Caminar es una de las primeras cosas que aprendemos a hacer en la vida. Poner un pie al frente y simultáneamente desplazar el peso del cuerpo para no perder el equilibrio. Repetir con el otro pie. Lo hacemos a diario como una cosa totalmente natural, pero es un proceso más difícil de lo que percibimos y nos lleva mucho tiempo y práctica poder hacerlo. Caminamos todos los días por la casa y en las calles de la ciudad. Pero ya conocemos esos lugares y vamos dejando de prestarles atención. "Lo mismo en la calle y en vos", dice el tango. Hasta que un día salís por un segundo de esa burbuja en la que circulas, levantás la vista y te ataca la duda: "¿Ese edificio fue siempre de ése color o lo pintaron ahora?". Perdemos la capacidad de observar el entorno.




Ver la naturaleza

Al caminar por ciudades desconocidas estamos atentos a los nuevos caminos, las costumbres del lugar, la forma en la que manejan para evitar ser atropellados. Algunos van más preocupados por ver vidrieras y otros miran para arriba disfrutando la arquitectura del lugar.

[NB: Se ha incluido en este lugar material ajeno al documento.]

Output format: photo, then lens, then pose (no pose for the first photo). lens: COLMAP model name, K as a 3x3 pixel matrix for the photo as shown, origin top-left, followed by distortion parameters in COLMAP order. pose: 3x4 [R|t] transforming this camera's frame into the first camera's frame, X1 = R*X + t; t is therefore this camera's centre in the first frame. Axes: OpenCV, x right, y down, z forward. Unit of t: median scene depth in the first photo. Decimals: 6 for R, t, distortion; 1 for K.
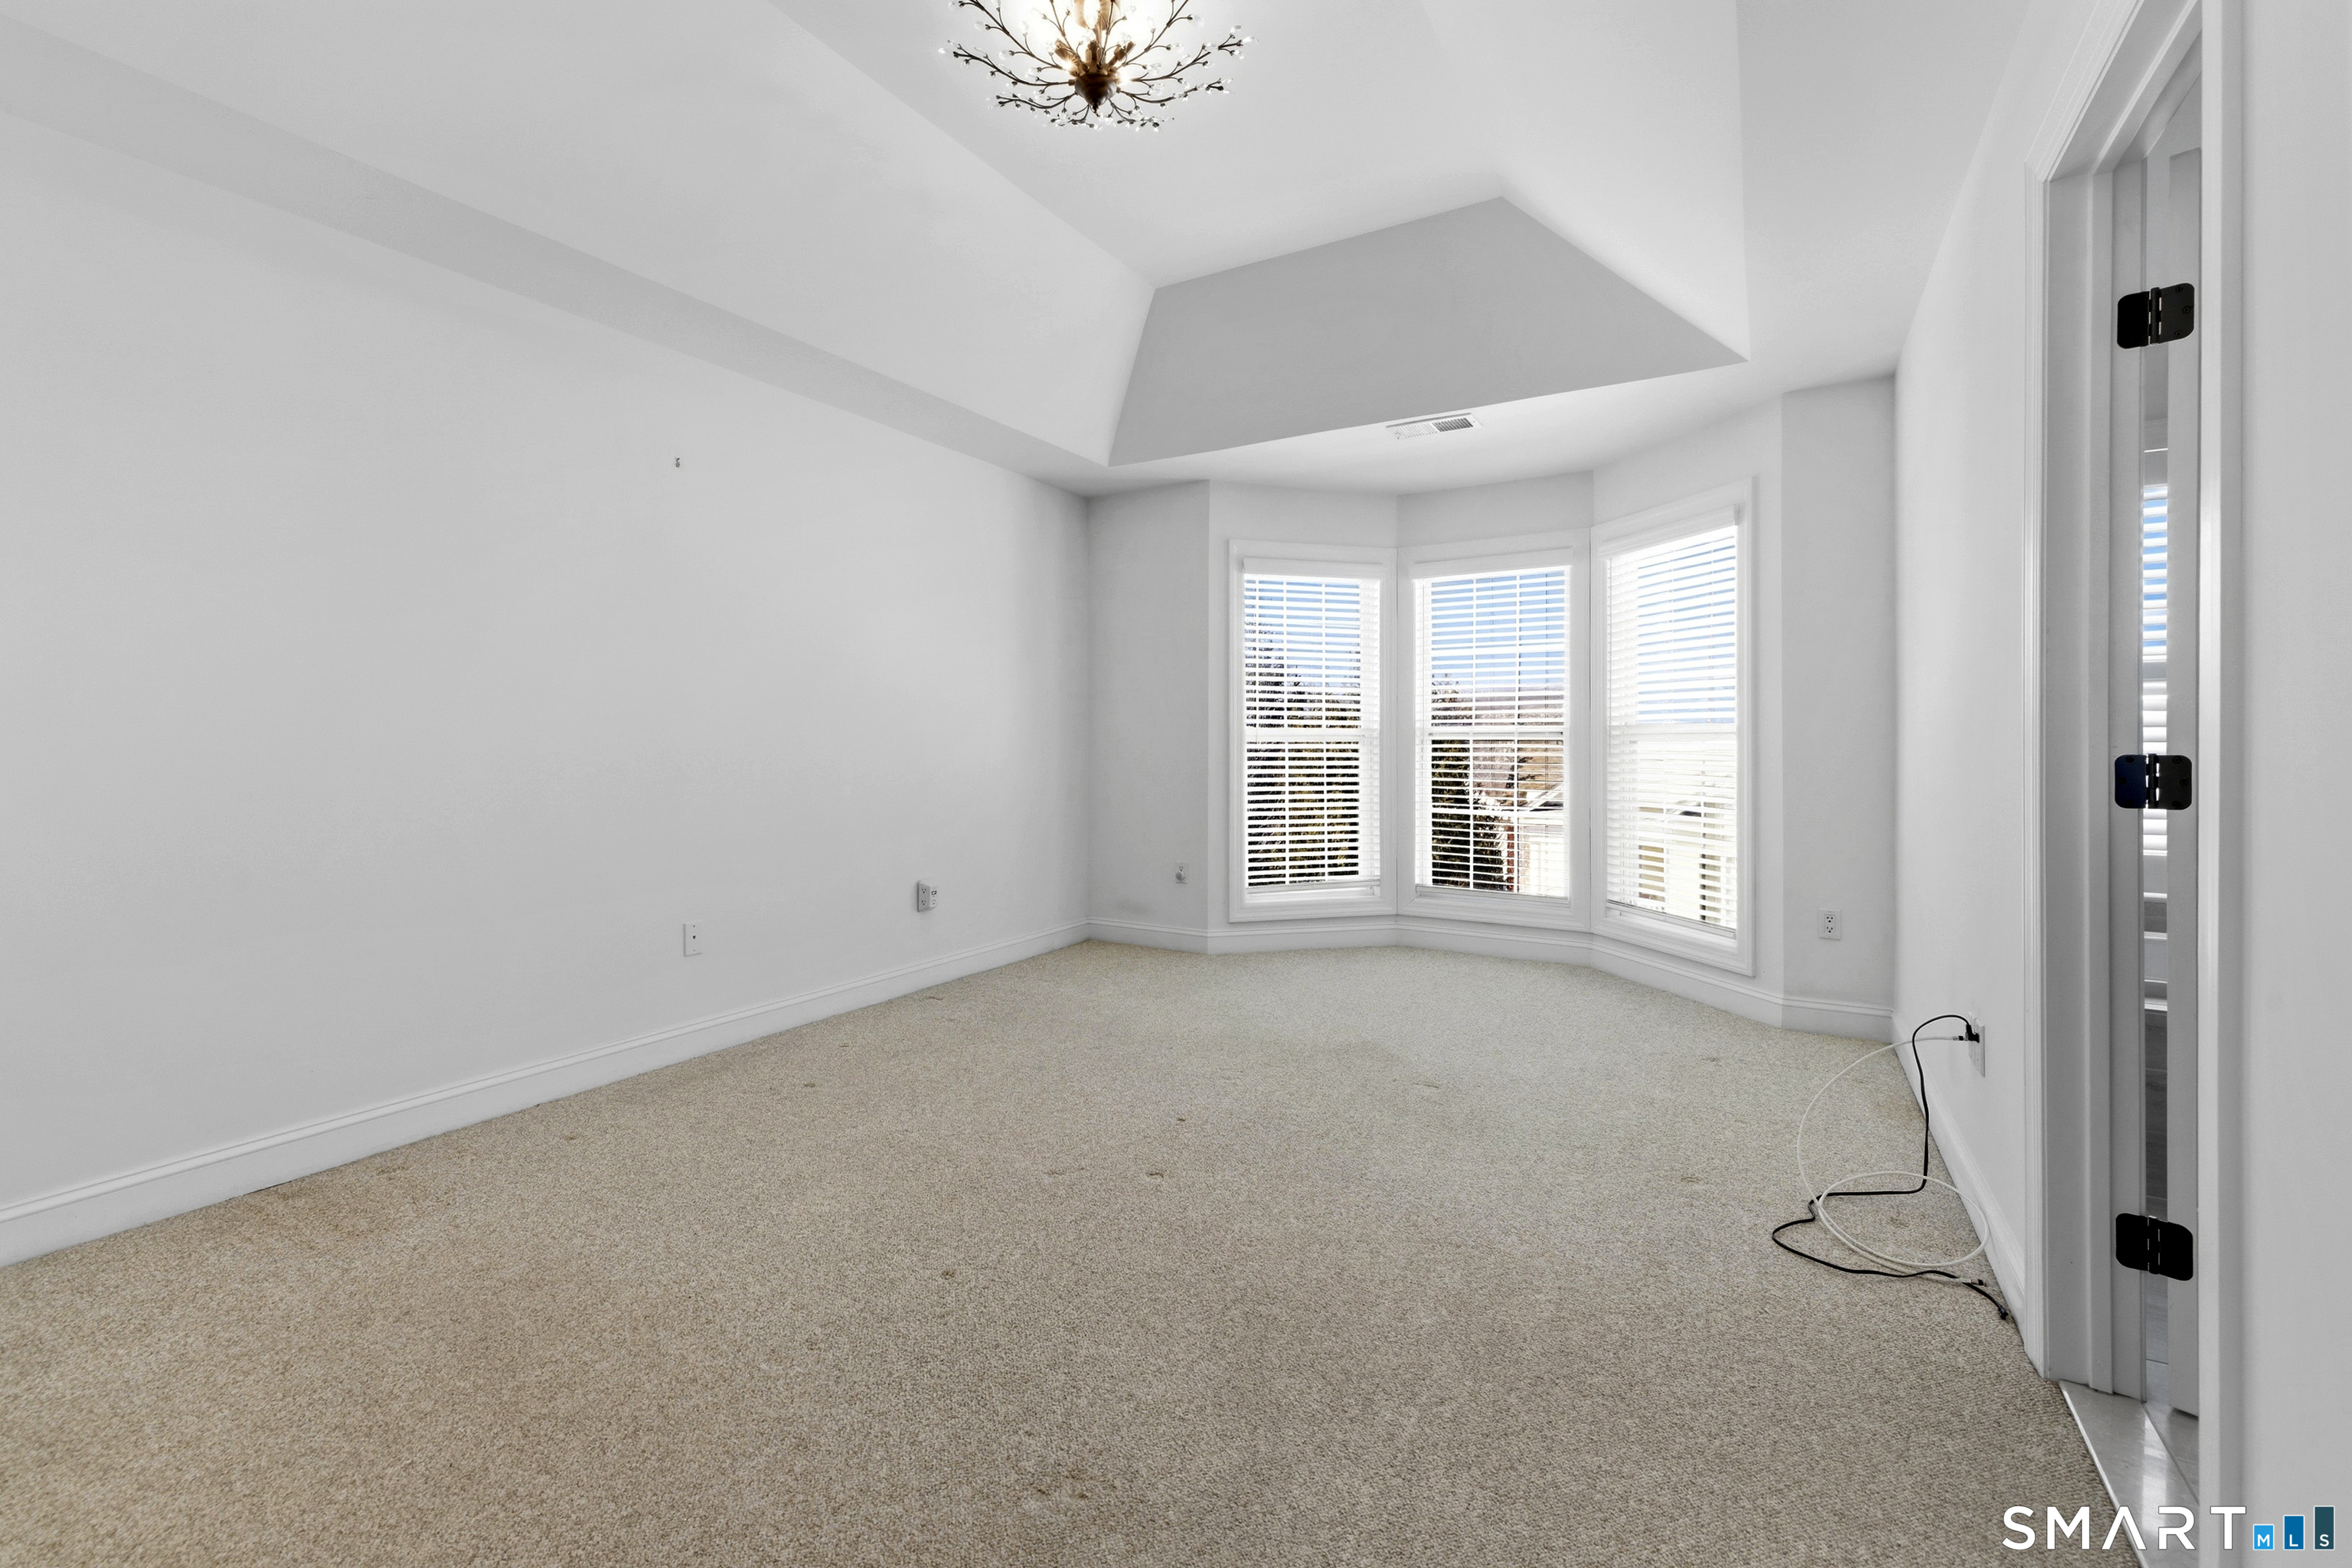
lens RADIAL K [[1008.9, 0, 1159.4], [0, 1008.9, 758.9], [0, 0, 1]] dist [0.008597, -0.000323]
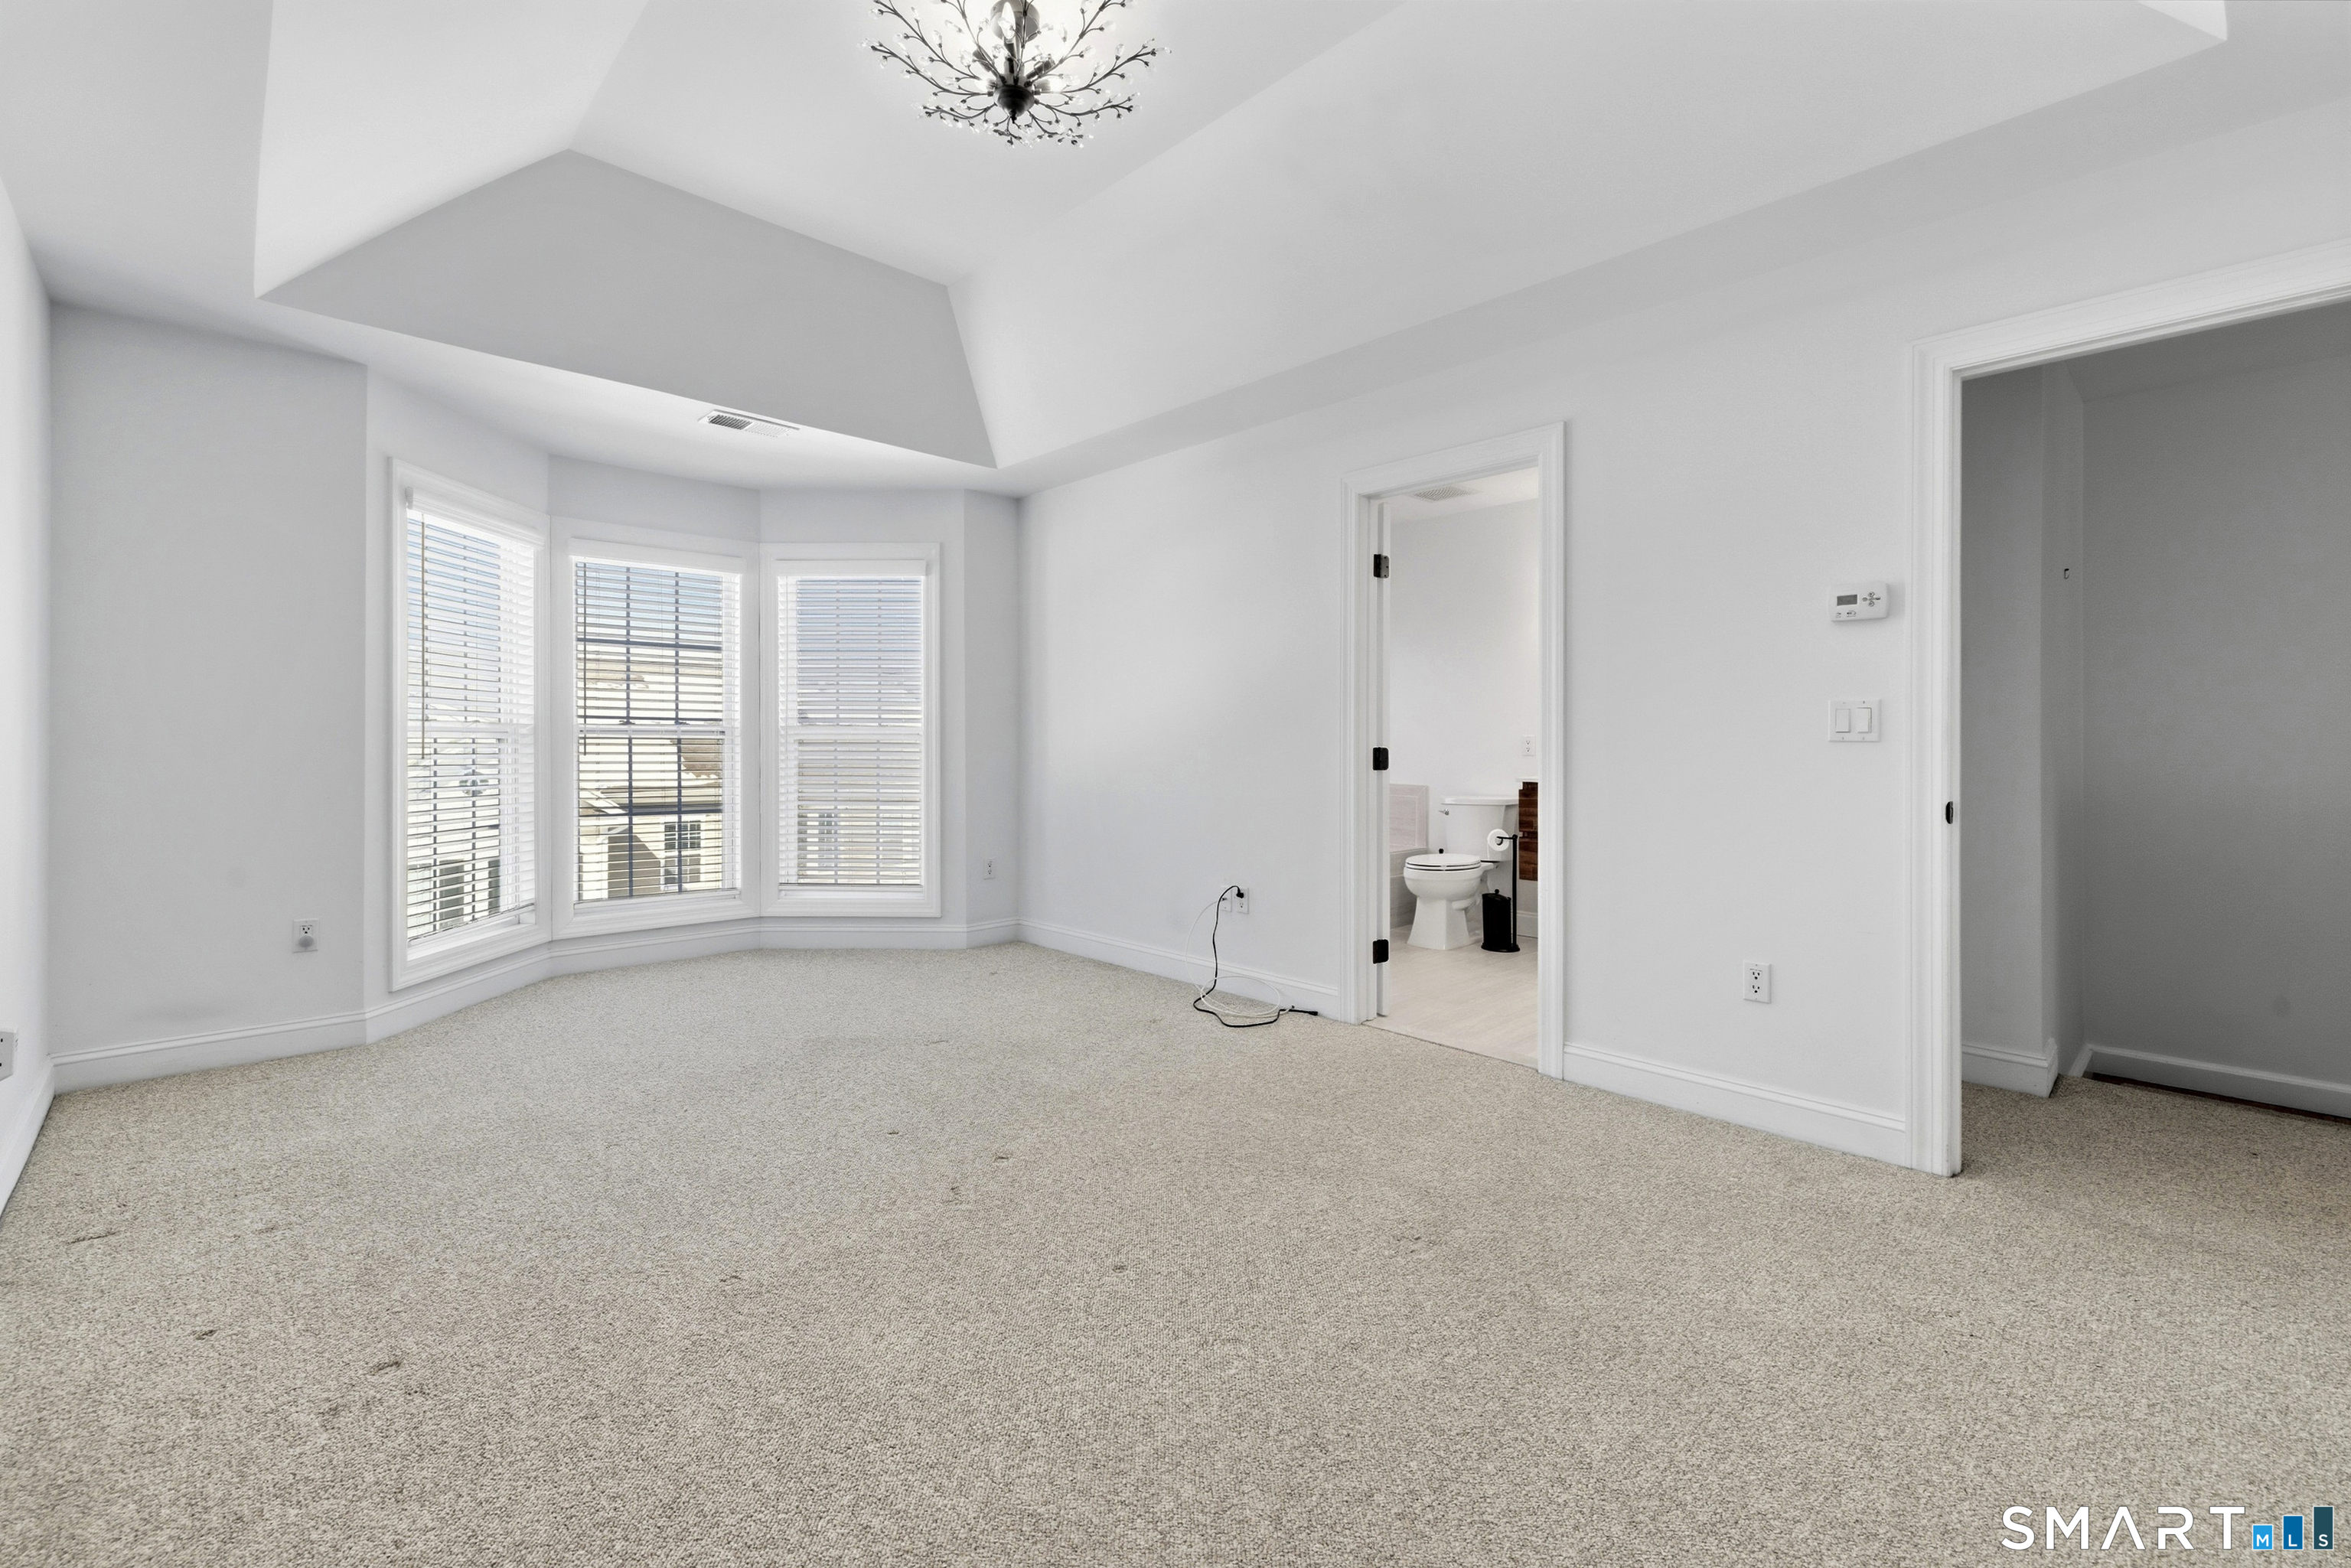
lens RADIAL K [[1008.4, 0, 1160.6], [0, 1008.4, 761.2], [0, 0, 1]] dist [0.008597, -0.000323]
pose [[0.266798, -0.019104, 0.963563, -0.557697], [0.013737, 0.999777, 0.016018, -0.007205], [-0.963655, 0.008963, 0.267001, 0.327849]]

Siempre cuidando del mapa para no perderse.




Sentir la naturaleza

Pero caminar por la naturaleza es algo completamente diferente. Ahí no sólo hay que romper la burbuja que nos aísla, además hay que agudizar todos los sentidos. Respirar el aire puro con su aroma a vida. Escuchar los sonidos de la tierra. Sentir la textura bajo tus pies y al alcance de tus manos. Probar el sabor de alguna fruta fresca. Ver todas las cosas que la naturaleza nos brinda.





Vivir la naturaleza

Esa experiencia de conectar con el entorno es algo que deberíamos hacer con más frecuencia. Dejar de ser entes ensimismados e individuales. Salir de la alienación y entendernos como parte del entorno que nos rodea. Comprender que lo que pasa ahí afuera, de una u otra manera, nos afecta. Y de la misma forma las cosas que hacemos, para bien o para mal, afectan a los demás y al entorno.